Prostate cancer remains the most commonly diagnosed cancer and the second leading cause of cancer-related death in Australian men. The development and progression of PCa are dependent on androgen receptor (AR) signalling, and therefore the treatment for advanced PCa is androgen deprivation therapy (ADT). Despite an initial response to ADT, men inevitably progress to a lethal stage known as castration-resistant prostate cancer (CRPC) (3). CRPC remains reliant on AR signalling, rendering CRPC responsive to new generation AR targeting agents such as the antagonist, enzalutamide. However, enzalutamide provides only marginal survival benefits for patients, while the AR continues to drive treatment resistance.

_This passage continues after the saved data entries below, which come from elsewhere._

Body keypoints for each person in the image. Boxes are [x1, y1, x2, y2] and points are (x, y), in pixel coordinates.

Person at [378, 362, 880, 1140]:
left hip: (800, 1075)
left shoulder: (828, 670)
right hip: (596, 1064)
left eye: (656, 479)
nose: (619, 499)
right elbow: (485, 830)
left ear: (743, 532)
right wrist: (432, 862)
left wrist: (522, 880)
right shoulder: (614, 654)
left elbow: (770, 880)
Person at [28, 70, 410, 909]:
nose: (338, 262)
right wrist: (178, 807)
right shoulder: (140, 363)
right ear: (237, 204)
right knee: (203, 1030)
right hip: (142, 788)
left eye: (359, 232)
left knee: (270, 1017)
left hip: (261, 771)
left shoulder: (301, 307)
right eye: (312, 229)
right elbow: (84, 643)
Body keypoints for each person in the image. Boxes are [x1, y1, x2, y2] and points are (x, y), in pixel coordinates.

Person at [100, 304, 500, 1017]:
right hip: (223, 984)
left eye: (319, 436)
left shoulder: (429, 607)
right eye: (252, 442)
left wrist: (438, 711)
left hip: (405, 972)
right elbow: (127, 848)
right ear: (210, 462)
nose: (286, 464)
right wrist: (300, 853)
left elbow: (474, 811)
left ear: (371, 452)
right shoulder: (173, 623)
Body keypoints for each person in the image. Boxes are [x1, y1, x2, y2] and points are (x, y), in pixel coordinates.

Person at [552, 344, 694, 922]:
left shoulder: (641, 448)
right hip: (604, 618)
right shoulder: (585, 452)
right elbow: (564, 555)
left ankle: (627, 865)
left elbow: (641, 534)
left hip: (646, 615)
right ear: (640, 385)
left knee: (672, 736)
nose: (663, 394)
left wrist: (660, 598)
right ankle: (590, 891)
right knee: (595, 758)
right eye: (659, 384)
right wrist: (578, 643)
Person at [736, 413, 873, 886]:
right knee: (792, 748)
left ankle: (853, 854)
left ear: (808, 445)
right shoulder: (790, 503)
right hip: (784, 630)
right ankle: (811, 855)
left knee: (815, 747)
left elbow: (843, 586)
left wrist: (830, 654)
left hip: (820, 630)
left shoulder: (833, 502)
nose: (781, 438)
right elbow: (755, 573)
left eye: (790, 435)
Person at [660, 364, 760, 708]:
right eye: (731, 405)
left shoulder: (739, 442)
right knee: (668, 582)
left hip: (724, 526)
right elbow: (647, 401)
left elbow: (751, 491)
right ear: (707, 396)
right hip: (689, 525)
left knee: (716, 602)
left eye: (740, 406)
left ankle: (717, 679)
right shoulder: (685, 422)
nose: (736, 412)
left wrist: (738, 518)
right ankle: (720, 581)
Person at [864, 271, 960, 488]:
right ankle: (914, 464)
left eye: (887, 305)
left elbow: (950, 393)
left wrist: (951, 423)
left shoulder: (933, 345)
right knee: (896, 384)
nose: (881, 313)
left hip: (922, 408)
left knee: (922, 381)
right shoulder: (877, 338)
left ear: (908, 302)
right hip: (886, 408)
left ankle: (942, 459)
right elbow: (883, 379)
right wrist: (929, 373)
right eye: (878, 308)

We hypothesised that AR antagonists such as enzalutamide are not curative because they must not target the full complement of AR signalling in prostate cancer cells. If this is the case, AR-regulated genes untargeted by enzalutamide likely represent pro-survival factors that can be co-targeted for more durable suppression of prostate cancer cell growth.
RNA sequencing of LNCaP prostate cancer cells was undertaken to identify genes regulated by genetic (siRNA knockdown) versus pharmacological (enzalutamide) suppression of AR signalling. Genes that were uniquely regulated by AR knockdown but not by enzalutamide were prioritised for subsequent evaluation as potential therapeutic co-targets.
We identified hyaluronan mediated motility receptor (HMMR) as one of the most markedly regulated genes by AR knockdown but not by enzalutamide treatment. Furthermore, HMMR is a direct AR target gene overexpressed in prostate cancer compared to normal prostate tissues and its overexpression is associated with poorer patient outcomes. Knockdown or pharmacological inhibition of HMMR using siRNA or 4-methylubelliferone (4-MU) respectively, significantly and dose-dependently inhibited proliferation and induced apoptosis in multiple PCa cell lines. Additionally, culture with 4-MU dose-dependently inhibited cellular proliferation in patient-derived prostate tumour explants.
Importantly, in line with our original hypothesis, combination of 4-MU with enzalutamide synergistically suppressed PCa proliferation in vitro, in patient-derived explants and restricted tumour growth of mouse xenografts in vivo.
Taken together, this work has identified HMMR as a novel mechanism of resistance to AR targeting. Co-targeting of the AR and HMMR pathways warrants further investigation for the clinical management of advanced prostate cancer.